Afternoon BriefAI Search & Discovery

The Unhinged PR Playbook: A Tactical Guide to Controlled Chaos

The brands dominating AI citations in 2026 are not running polished campaigns. They are running controlled chaos that generates outsized earned media. Here is the tactical framework for unhinged PR that feeds the AI citation pipeline — with real ROI data from Duolingo, Burger King, and Chili's.

Christian Lehman
Christian LehmanJul 2, 2026

The brands generating the most AI citations right now are not running the safest campaigns. They are running the weirdest ones. Muck Rack's 2026 analysis found that 82% of AI citations come from earned media, and brand search volume correlates at 0.334 with AI citation rates — the single strongest predictor. Unhinged PR generates both at scale. Here is how to deploy it without losing control.

The ROI Case for Controlled Chaos

Polished campaigns generate polished results. Chaotic campaigns generate outsized ones. The data is not ambiguous.

Duolingo killed its mascot in September 2025. Within two weeks, the "Dead Duo" stunt generated 1.7 billion earned-media impressions, 450 news articles (60% from top-tier outlets), and a 38% lift in app downloads. Daily brand mentions spiked from 11,000 to 59,900. The cost structure for the campaign was negligible compared to a traditional media buy.

Burger King's Whopper Detour campaign returned a reported 37:1 ROI, producing 3.5 billion earned media impressions and over $40 million in earned media value over nine days. Chili's opened a fake "Fast Food Financing" shop next to a Manhattan McDonald's in 2026, drawing three-hour lines and generating over 6 billion impressions.

These are not brand-awareness stunts. They are earned-media factories. And in 2026, earned media is the input layer for AI citations. 5W PR tracked more than 680 million AI citations across ChatGPT, Claude, Perplexity, Gemini, and Google AI Mode. The sources those engines cite are overwhelmingly editorial coverage, not brand websites. When a stunt generates 450 articles, each of those articles becomes a potential citation source for every AI engine running a retrieval loop on the topic.

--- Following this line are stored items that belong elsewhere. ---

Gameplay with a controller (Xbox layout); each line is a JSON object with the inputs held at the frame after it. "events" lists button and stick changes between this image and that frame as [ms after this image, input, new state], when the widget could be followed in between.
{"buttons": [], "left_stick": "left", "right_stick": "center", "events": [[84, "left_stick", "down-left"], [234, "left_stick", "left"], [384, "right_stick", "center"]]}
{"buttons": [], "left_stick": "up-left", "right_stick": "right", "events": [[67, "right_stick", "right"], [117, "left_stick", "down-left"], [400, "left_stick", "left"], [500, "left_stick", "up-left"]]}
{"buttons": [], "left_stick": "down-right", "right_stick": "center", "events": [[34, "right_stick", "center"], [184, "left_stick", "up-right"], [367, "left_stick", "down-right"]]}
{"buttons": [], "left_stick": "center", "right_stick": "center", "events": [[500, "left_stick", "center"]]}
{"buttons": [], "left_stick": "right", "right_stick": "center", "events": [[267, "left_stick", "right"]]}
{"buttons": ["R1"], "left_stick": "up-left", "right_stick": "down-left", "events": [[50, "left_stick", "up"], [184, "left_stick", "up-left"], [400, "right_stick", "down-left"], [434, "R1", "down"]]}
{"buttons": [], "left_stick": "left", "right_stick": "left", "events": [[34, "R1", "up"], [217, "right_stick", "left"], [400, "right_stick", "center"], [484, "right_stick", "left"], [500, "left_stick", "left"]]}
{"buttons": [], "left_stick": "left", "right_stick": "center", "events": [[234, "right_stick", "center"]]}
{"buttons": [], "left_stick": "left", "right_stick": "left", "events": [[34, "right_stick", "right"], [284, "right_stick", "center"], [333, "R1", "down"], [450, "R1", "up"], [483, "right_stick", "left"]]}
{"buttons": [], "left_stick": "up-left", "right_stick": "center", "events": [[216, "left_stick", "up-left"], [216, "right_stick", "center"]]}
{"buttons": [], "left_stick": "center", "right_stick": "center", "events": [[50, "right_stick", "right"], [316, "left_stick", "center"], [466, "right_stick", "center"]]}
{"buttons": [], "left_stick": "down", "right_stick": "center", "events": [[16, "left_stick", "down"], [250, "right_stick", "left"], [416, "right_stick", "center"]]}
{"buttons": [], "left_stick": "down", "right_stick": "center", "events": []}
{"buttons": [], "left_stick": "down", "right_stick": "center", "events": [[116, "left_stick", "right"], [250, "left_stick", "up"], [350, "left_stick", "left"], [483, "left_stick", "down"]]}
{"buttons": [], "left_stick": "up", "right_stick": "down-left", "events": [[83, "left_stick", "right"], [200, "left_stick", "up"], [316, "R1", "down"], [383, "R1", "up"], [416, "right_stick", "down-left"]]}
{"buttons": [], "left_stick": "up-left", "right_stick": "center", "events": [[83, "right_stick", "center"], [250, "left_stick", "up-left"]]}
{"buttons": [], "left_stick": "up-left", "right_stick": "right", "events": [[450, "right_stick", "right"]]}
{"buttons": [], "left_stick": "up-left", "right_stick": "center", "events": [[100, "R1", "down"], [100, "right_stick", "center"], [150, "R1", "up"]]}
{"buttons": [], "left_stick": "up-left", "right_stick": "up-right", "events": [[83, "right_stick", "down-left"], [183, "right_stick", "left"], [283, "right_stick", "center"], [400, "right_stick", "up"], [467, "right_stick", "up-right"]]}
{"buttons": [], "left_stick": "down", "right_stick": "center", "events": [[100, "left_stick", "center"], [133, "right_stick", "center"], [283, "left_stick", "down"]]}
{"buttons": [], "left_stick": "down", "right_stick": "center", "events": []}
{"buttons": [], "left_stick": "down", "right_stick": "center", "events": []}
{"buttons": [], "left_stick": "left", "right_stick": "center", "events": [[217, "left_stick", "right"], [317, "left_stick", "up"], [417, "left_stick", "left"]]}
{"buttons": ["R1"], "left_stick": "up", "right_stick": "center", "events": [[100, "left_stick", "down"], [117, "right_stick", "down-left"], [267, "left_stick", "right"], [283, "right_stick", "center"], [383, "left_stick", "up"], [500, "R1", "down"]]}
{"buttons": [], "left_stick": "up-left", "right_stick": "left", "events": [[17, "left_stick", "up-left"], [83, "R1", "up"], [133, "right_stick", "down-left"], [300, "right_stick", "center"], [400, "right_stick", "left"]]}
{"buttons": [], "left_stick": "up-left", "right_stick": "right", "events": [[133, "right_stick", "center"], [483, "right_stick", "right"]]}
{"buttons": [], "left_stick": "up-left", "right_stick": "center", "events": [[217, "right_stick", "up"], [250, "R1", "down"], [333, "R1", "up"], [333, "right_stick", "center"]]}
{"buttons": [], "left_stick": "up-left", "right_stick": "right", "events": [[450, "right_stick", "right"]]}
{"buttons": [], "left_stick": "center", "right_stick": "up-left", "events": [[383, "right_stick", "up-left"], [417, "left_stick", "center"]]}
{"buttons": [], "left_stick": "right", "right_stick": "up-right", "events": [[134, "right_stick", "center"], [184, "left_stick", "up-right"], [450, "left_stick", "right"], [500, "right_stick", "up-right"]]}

Why Unhinged Beats Polished for AI Visibility

The mechanism is straightforward. AI engines score sources on three criteria: entity clarity, third-party corroboration, and extractability. Unhinged campaigns compress all three.

Entity clarity spikes. When Duolingo kills its mascot, every headline names Duolingo. When IHOP temporarily rebrands to "IHOb", every article names IHOP. A polished product launch might earn five headlines. A weird one earns five hundred. Each headline is a named-entity signal that AI engines ingest.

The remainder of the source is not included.